India Tuduh Facebook Mempermalukan PM Modi, Mark Zuckerberk Didesak Minta Maaf

Komite Parlemen India untuk Komunikasi dan Teknologi Informasi memberikan waktu tiga hari kepada CEO Meta, Mark Zuckerberg untuk menyampaikan permintaan maaf atas pemblokiran sementara unggahan Perdana Menteri Narendra Modi di Facebook pada 23 Juli. Pemblokiran tersebut dilakukan terkait kebocoran soal ujian nasional yang ditujukan kepada para pelajar India.

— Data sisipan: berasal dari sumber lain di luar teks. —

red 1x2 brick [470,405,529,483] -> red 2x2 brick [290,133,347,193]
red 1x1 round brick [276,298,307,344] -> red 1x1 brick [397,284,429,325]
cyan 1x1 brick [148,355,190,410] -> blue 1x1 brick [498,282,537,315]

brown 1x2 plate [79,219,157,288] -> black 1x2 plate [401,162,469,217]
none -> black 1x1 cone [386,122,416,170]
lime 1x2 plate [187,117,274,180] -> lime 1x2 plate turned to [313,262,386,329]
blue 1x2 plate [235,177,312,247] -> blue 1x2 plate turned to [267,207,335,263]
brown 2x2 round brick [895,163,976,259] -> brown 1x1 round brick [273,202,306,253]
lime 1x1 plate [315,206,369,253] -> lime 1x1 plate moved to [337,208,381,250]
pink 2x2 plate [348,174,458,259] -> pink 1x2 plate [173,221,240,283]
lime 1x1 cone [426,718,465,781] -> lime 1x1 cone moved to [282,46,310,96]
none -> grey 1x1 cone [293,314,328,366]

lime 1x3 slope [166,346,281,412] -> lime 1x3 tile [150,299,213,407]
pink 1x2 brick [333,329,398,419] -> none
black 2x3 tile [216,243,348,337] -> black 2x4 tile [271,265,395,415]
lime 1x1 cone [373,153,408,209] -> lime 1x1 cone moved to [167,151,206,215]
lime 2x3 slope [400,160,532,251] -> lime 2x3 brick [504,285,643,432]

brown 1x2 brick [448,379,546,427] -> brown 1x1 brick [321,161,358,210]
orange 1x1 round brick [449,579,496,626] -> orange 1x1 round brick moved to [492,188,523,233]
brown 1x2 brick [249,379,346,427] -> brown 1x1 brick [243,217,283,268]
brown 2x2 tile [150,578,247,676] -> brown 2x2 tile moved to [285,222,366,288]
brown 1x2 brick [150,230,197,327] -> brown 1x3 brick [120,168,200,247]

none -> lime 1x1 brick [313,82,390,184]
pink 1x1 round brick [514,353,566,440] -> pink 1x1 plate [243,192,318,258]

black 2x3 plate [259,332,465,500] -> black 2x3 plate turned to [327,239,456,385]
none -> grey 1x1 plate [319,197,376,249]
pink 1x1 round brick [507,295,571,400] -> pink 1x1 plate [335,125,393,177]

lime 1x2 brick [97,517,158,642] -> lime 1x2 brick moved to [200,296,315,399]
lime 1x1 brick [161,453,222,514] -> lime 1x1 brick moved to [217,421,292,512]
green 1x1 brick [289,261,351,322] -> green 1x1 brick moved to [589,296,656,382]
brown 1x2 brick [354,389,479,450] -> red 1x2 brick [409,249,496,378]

Meta kemudian memulihkan unggahan dengan alasan kesalahan teknis dan mengirimkan permintaan maap resmi. Namun, Kementerian Elektronik dan Teknologi Informasi India menilai penjelasan tersebut tidak memuaskan. Komite yang dipimpin Nishikant Dubey menyatakan pemblokiran unggahan PM sebagai serangan terhadap demokrasi yang ditujukan kepada pemimpin negara berpenduduk sekitar 1,4 miliar jiwa. Jika Meta tidak memenuhi permintaan maaf dalam waktu tiga hari, pemerintah India dapat mempertimbangkan pencabutan kekebalan Safe Harbor bagi platform, yang berpotensi membuka jalan bagi pertanggungjawaban pidana terhadap perwakilan Meta di India. Sebelumnya, pemerintah India juga memanggil jajaran pimpinan Meta untuk membahas insiden tersebut dan meminta penjelasan mengenai langkah-langkah perusahaan dalam memberantas konten pornografi anak di platformnya.